◆ Problem statement
The records below are to be restated word for word, with their images omitted.

◆ Material to process
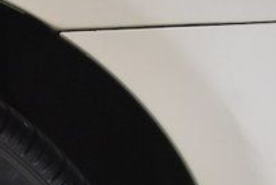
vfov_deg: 5.3
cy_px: 404
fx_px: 1956
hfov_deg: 7.8
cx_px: -193
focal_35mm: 255
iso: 1250
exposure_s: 1/1600
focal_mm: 34
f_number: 4.2
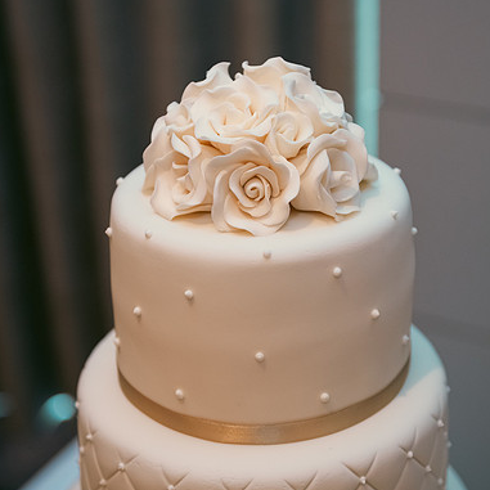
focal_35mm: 75
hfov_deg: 23.1
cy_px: 244
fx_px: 1201
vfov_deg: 23.1
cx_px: 268
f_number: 3.5
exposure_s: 1/160
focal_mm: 58
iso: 800
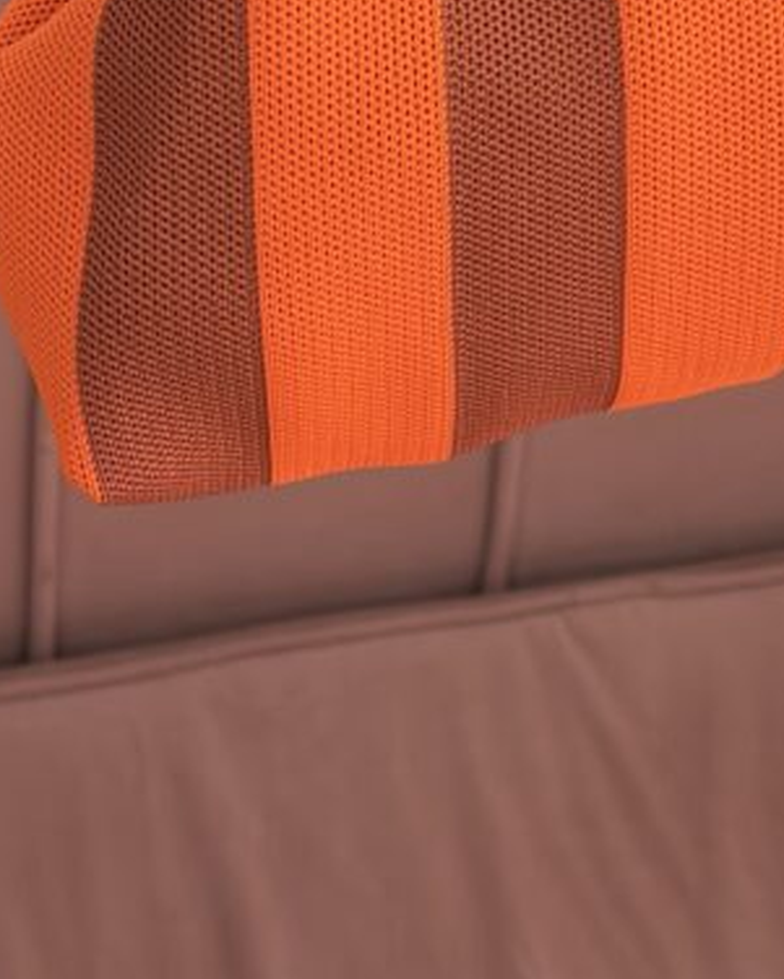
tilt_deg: -44.4
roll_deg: -15.6
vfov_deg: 17.3
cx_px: 708
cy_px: -39
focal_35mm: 108
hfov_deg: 14.1
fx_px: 3131
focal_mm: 5.96
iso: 50
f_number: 1.6
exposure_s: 1/121
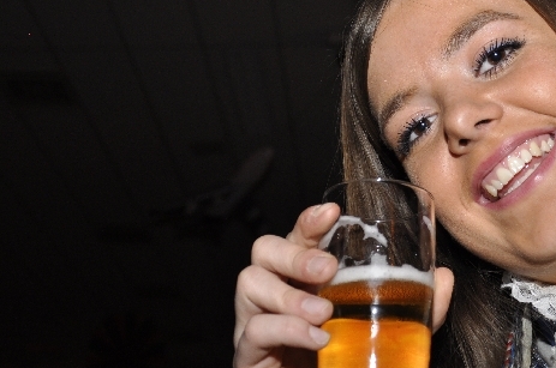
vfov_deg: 20.6
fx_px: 1000
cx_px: 351
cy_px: 67
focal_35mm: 65
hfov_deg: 30.9
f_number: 5
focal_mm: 25
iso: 400
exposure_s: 1/60
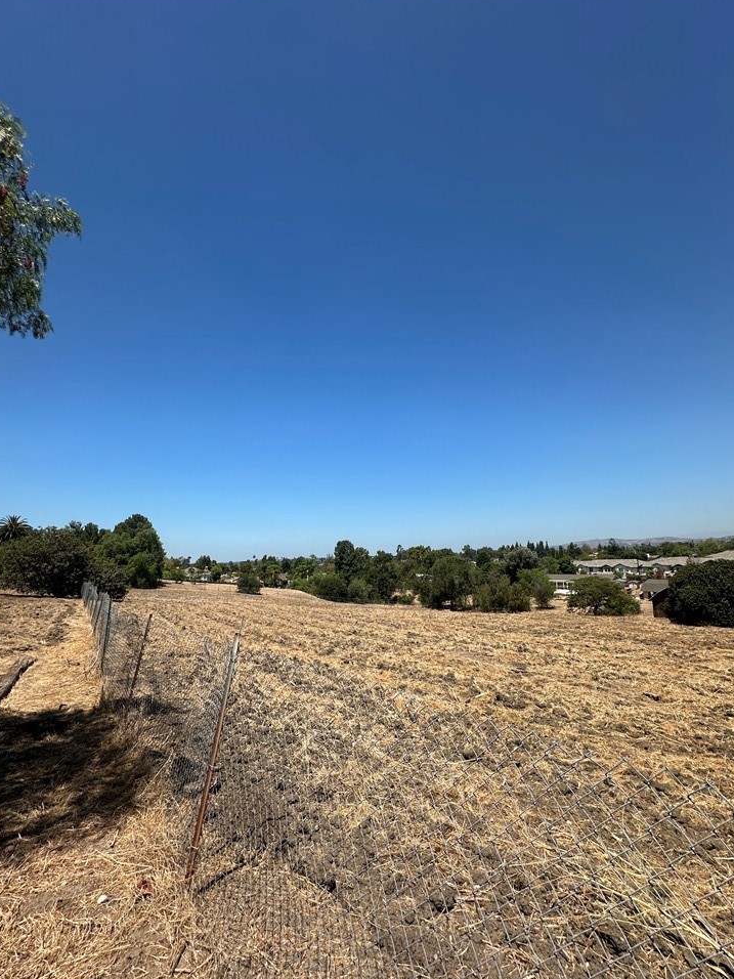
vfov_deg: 98.1
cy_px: 511
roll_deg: +1.6
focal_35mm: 15
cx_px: 366
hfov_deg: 81.7
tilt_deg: +6.2
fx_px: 424
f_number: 2.2
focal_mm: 2.22
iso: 50
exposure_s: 1/2681
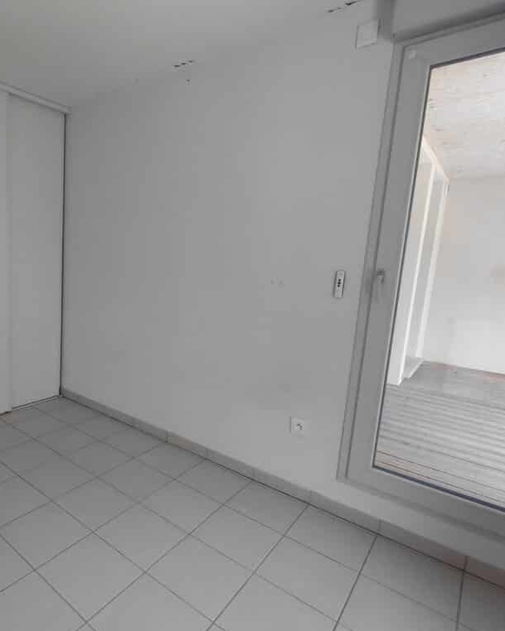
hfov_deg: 61.7
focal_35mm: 21
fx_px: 393
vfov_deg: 77.7
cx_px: 125
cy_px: 317
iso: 64
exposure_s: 1/60
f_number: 2.2
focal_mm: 1.64
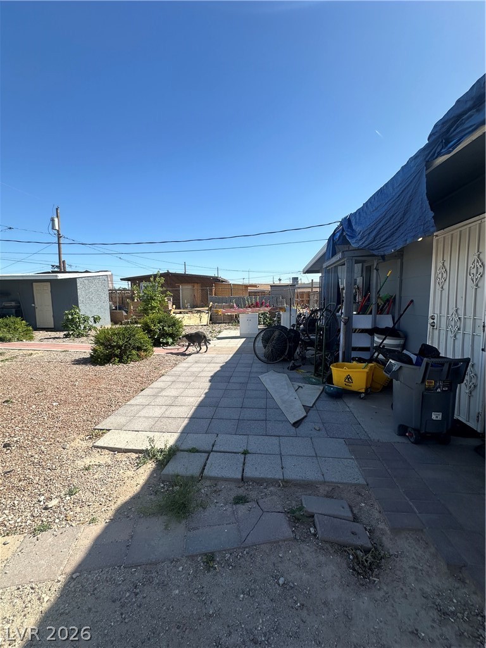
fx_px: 262
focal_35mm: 14
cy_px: 324
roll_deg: -0.2
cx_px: 243
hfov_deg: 85.7
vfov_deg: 102.1
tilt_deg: -5.0
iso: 40
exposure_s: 1/1575
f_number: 2.2
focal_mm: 2.22
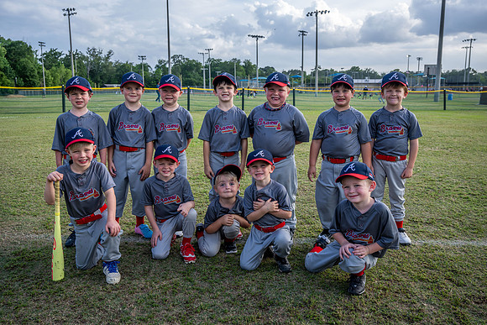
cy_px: 162
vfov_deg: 41.1
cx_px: 244
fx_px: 433
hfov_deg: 58.7
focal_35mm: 32
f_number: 5.6
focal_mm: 32
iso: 100
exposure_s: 1/200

◆ Solution for this problem
vfov_deg: 5.3
cy_px: 404
fx_px: 1956
hfov_deg: 7.8
cx_px: -193
focal_35mm: 255
iso: 1250
exposure_s: 1/1600
focal_mm: 34
f_number: 4.2
focal_35mm: 75
hfov_deg: 23.1
cy_px: 244
fx_px: 1201
vfov_deg: 23.1
cx_px: 268
f_number: 3.5
exposure_s: 1/160
focal_mm: 58
iso: 800
tilt_deg: -44.4
roll_deg: -15.6
vfov_deg: 17.3
cx_px: 708
cy_px: -39
focal_35mm: 108
hfov_deg: 14.1
fx_px: 3131
focal_mm: 5.96
iso: 50
f_number: 1.6
exposure_s: 1/121
vfov_deg: 20.6
fx_px: 1000
cx_px: 351
cy_px: 67
focal_35mm: 65
hfov_deg: 30.9
f_number: 5
focal_mm: 25
iso: 400
exposure_s: 1/60
vfov_deg: 98.1
cy_px: 511
roll_deg: +1.6
focal_35mm: 15
cx_px: 366
hfov_deg: 81.7
tilt_deg: +6.2
fx_px: 424
f_number: 2.2
focal_mm: 2.22
iso: 50
exposure_s: 1/2681
hfov_deg: 61.7
focal_35mm: 21
fx_px: 393
vfov_deg: 77.7
cx_px: 125
cy_px: 317
iso: 64
exposure_s: 1/60
f_number: 2.2
focal_mm: 1.64
fx_px: 262
focal_35mm: 14
cy_px: 324
roll_deg: -0.2
cx_px: 243
hfov_deg: 85.7
vfov_deg: 102.1
tilt_deg: -5.0
iso: 40
exposure_s: 1/1575
f_number: 2.2
focal_mm: 2.22
cy_px: 162
vfov_deg: 41.1
cx_px: 244
fx_px: 433
hfov_deg: 58.7
focal_35mm: 32
f_number: 5.6
focal_mm: 32
iso: 100
exposure_s: 1/200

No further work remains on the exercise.